'Kiling Monsters'
Read an exerpt from "Kiling Monsters: Why Children Need Fantasy, Super Heroes, and Make-Believe Violence"
Chapter 1:
In March 2000, the American Academy of Pediatrics issued a statement declaring that entertainment violence had been proven to have harmful effects on children.
That same month, I found myself addressing a roomful of psychiatrists about Pokémon. I wasn't expecting to come out of it very well liked.
As adults were debating the dangers of the media, the schoolyards of America were being swept by the most intense and most universal kid craze I'd ever seen. The craze was a true product of kid culture. I began hearing about this strange universe of battling pet monsters from preschoolers and middle schoolers, boys and girls, computer nerds and blossoming jocks, months before the Nintendo marketing machine caught on to what it had. I was fascinated. This new world was noisy and combative, but it was also warm and fuzzy, and funny, and infernally complex, and kids were weaving it into every sort of fantasy and game. When Viz Communications asked me to help adapt the Japanese Pokémon comic book and comic strip franchise to the American market, I jumped at the chance.
My unusual position as a creator of superheroes, an analyst of children's entertainment, and an American interpreter of that global fantasy fad landed me on NPR's "Fresh Air," explaining the Poké-phenomenon to puzzled parents nationwide.

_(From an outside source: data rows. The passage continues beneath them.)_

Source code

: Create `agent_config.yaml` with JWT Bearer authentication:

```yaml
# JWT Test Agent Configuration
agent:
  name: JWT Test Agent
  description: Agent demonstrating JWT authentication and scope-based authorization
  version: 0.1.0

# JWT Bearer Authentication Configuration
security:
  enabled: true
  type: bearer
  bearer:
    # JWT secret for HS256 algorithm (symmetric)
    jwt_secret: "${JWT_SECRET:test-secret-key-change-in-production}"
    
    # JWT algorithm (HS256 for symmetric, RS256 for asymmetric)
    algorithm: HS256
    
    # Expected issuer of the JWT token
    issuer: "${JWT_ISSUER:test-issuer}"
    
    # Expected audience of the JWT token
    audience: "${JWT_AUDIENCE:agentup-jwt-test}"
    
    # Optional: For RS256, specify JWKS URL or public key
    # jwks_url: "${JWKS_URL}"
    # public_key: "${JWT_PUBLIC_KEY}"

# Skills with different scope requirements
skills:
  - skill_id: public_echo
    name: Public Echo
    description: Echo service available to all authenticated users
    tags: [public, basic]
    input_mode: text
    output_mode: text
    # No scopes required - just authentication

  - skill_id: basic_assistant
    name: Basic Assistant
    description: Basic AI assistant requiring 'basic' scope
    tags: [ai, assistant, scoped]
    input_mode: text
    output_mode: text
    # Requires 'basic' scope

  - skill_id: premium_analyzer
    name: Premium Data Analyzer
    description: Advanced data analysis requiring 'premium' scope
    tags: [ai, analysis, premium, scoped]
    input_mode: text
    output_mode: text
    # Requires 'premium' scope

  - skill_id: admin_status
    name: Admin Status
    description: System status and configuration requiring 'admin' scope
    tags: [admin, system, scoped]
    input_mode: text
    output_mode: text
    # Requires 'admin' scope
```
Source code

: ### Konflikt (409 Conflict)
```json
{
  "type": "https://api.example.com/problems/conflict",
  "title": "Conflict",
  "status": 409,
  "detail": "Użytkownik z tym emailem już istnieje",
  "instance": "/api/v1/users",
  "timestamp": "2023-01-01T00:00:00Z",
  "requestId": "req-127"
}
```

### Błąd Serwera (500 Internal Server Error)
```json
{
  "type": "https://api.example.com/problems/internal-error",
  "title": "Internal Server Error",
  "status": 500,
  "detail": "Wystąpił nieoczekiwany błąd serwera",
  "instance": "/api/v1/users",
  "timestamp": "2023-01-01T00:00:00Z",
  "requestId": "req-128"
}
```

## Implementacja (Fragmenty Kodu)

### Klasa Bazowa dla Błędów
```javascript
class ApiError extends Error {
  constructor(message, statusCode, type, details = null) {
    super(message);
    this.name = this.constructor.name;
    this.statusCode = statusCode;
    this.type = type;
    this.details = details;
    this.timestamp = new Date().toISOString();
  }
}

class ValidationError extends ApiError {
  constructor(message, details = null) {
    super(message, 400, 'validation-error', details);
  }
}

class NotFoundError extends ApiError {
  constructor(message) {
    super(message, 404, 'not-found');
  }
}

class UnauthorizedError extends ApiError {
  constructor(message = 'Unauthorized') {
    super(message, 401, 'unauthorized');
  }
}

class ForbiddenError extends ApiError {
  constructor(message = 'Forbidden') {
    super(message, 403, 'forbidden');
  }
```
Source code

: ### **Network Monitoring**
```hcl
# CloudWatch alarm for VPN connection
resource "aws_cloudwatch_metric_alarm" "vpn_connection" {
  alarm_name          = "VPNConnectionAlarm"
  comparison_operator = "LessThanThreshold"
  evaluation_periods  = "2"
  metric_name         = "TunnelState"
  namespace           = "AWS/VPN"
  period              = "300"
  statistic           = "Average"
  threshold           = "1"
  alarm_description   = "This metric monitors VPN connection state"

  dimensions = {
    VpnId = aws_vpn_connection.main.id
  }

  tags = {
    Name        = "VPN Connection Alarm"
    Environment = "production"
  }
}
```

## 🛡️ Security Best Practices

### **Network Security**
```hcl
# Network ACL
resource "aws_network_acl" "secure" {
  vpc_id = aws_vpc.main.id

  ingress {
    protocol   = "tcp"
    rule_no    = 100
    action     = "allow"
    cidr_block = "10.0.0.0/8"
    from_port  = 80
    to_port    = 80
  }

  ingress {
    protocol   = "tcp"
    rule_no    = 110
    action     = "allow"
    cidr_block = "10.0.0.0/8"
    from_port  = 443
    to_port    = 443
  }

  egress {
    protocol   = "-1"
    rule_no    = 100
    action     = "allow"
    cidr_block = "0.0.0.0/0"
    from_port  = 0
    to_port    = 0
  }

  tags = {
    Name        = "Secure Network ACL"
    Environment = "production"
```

On the basis of that interview, the Southern California Psychiatric Society invited me to deliver the keynote address at its 2000 conference on "Violence and Society." Although I'd been supported in my research by enthusiastic psychologists and psychiatrists, I was still under the impression that the mental health establishment as a whole condemned entertainment violence. Now I was about to tell a roomful of veteran mental health professionals stories illustrating the positive effects of cartoon mayhem. I braced myself for a rough question-and-answer period at the end.
One of the powers of stories, however, is to remind us that people rarely obey generalizations. We may view an abstraction, "psychiatric opinion" or "media violence" as threatening. But stories of people wrestling with the fears, pains, and challenges of life bring us back to our own realities. Anxiety gives way to empathy, and suddenly we're not speaking in recycled newspaper headlines; we're discussing the endless individuality and unpredictability of human beings. The people at that conference, having spent their careers listening to stories, understood that well, and when my speech ended I found myself launched upon one of the most exhilarating conversations I'd ever known.
One child therapist related his own rewarding uses of Pokémon action figures with young patients. Another said that his concern was for children who didn't have the chance to talk through what they'd experienced in the media and that "what you've demonstrated here is how beneficial any media experience can be in the context of constructive adult attention." An especially enthusiastic psychoanalyst said, "We're so afraid of aggression in this society that we haven't been able to talk intelligently about it. You're doing for aggression what Papa Freud did for sexuality!" "You've made one little boy very happy," said a psychiatrist who'd come with her husband, another doctor. "We haven't let our son watch shows like Pokémon, but I think we will now."
Then Elizabeth Thoman raised her hand. President of the Center for Media Literacy in Los Angeles and a longtime critic of media violence, she, I assumed, was going to express some objections. She did have questions about whether lurid games like Duke Nukem could be beneficial in the same way as Pokémon, and I explained how they could be, depending on the young person and his reason for choosing the game. Then she said, "This way of discussing media violence in terms of individual experience could be really valuable, not just to groups like this, but to the kids themselves. You should take this into the schools."
"I'm glad you think so," I answered. "Because I already have!" Beginning with my son's kindergarten class, then expanding into the higher grades at his school, I had been leading workshops in comic-strip creation in which I encouraged kids to put down their own stories and fantasies through words and pictures.
As simple as they were, those workshops were sources of an astonishing wealth of juvenile imaginings and experiences. So, drawing upon the wisdom of educators, psychologists, and media literacy experts, I used those as the foundation for what I've come to call the Art and Story Workshops: programs adaptable to every level from preschool to high school that help kids pull together the images, thoughts, and emotions in their minds through individual storytelling in a comic strip-like form. I'd take over a classroom for a day or a week, get the kids talking about their ideas and passions, and challenge them to put them down on paper—in both words and pictures.
Children are usually taught to compartmentalize their communication into either linear narrative or static portraits, but storytelling that is both visual and verbal leads them to transcend the compartments, to experience their thoughts and feelings more completely. Comics also have an inherent funkiness that frees kids to express fantasies that the more adult-approved media inhibit. Visual storytelling unlocks the images they've stored up from cartoons, movies, and video games and helps them make more sense of the media-transmitted stories that fill their environments. The process gives young people a sense of authorship, of authority over their own emotions and the world's influences. It also reveals the way that children use fantasies, stories, and media images in building their sense of self.